What to do:
Change every "Document page" in these lines to "Rendered page", leaving the rest of the lines as they are.

(Saved data entries)
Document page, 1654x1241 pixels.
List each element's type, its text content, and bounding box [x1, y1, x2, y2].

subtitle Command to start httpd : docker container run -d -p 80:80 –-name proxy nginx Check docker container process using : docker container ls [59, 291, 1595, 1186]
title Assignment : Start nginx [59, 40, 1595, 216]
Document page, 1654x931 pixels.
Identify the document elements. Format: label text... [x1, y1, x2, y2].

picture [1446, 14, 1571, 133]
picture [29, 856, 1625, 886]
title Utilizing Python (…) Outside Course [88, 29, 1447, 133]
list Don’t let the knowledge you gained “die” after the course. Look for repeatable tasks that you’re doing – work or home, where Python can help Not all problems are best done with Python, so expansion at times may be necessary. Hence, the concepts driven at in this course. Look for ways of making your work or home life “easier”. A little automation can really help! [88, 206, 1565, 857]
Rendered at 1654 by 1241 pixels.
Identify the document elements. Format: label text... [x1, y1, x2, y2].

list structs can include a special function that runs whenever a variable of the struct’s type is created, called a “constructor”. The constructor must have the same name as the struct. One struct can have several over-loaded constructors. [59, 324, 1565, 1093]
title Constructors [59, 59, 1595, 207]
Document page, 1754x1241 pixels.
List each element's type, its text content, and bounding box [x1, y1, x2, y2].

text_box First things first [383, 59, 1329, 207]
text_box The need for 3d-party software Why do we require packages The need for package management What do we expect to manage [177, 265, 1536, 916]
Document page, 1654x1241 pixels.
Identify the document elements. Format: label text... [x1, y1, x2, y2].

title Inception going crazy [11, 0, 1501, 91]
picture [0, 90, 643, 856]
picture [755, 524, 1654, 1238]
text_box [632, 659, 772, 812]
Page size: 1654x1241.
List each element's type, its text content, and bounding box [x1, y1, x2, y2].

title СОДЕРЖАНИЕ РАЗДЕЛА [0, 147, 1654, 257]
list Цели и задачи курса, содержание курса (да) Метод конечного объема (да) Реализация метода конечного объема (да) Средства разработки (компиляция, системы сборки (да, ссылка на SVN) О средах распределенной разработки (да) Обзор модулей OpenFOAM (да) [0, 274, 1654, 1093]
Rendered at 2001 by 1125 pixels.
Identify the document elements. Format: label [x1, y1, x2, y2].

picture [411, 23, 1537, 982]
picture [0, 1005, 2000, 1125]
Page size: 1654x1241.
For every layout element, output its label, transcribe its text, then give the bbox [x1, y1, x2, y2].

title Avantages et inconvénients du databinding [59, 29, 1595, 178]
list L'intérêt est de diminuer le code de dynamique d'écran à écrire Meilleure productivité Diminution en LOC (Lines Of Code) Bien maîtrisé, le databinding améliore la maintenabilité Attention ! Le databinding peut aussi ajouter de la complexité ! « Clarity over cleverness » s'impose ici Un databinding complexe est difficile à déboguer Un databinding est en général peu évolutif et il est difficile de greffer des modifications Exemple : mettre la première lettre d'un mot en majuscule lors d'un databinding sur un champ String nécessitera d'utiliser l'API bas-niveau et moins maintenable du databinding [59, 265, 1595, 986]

Solution to this exercise:
Rendered page, 1654x1241 pixels.
List each element's type, its text content, and bounding box [x1, y1, x2, y2].

subtitle Command to start httpd : docker container run -d -p 80:80 –-name proxy nginx Check docker container process using : docker container ls [59, 291, 1595, 1186]
title Assignment : Start nginx [59, 40, 1595, 216]
Rendered page, 1654x931 pixels.
Identify the document elements. Format: label text... [x1, y1, x2, y2].

picture [1446, 14, 1571, 133]
picture [29, 856, 1625, 886]
title Utilizing Python (…) Outside Course [88, 29, 1447, 133]
list Don’t let the knowledge you gained “die” after the course. Look for repeatable tasks that you’re doing – work or home, where Python can help Not all problems are best done with Python, so expansion at times may be necessary. Hence, the concepts driven at in this course. Look for ways of making your work or home life “easier”. A little automation can really help! [88, 206, 1565, 857]
Rendered at 1654 by 1241 pixels.
Identify the document elements. Format: label text... [x1, y1, x2, y2].

list structs can include a special function that runs whenever a variable of the struct’s type is created, called a “constructor”. The constructor must have the same name as the struct. One struct can have several over-loaded constructors. [59, 324, 1565, 1093]
title Constructors [59, 59, 1595, 207]
Rendered page, 1754x1241 pixels.
List each element's type, its text content, and bounding box [x1, y1, x2, y2].

text_box First things first [383, 59, 1329, 207]
text_box The need for 3d-party software Why do we require packages The need for package management What do we expect to manage [177, 265, 1536, 916]
Rendered page, 1654x1241 pixels.
Identify the document elements. Format: label text... [x1, y1, x2, y2].

title Inception going crazy [11, 0, 1501, 91]
picture [0, 90, 643, 856]
picture [755, 524, 1654, 1238]
text_box [632, 659, 772, 812]
Page size: 1654x1241.
List each element's type, its text content, and bounding box [x1, y1, x2, y2].

title СОДЕРЖАНИЕ РАЗДЕЛА [0, 147, 1654, 257]
list Цели и задачи курса, содержание курса (да) Метод конечного объема (да) Реализация метода конечного объема (да) Средства разработки (компиляция, системы сборки (да, ссылка на SVN) О средах распределенной разработки (да) Обзор модулей OpenFOAM (да) [0, 274, 1654, 1093]
Rendered at 2001 by 1125 pixels.
Identify the document elements. Format: label [x1, y1, x2, y2].

picture [411, 23, 1537, 982]
picture [0, 1005, 2000, 1125]
Page size: 1654x1241.
For every layout element, output its label, transcribe its text, then give the bbox [x1, y1, x2, y2].

title Avantages et inconvénients du databinding [59, 29, 1595, 178]
list L'intérêt est de diminuer le code de dynamique d'écran à écrire Meilleure productivité Diminution en LOC (Lines Of Code) Bien maîtrisé, le databinding améliore la maintenabilité Attention ! Le databinding peut aussi ajouter de la complexité ! « Clarity over cleverness » s'impose ici Un databinding complexe est difficile à déboguer Un databinding est en général peu évolutif et il est difficile de greffer des modifications Exemple : mettre la première lettre d'un mot en majuscule lors d'un databinding sur un champ String nécessitera d'utiliser l'API bas-niveau et moins maintenable du databinding [59, 265, 1595, 986]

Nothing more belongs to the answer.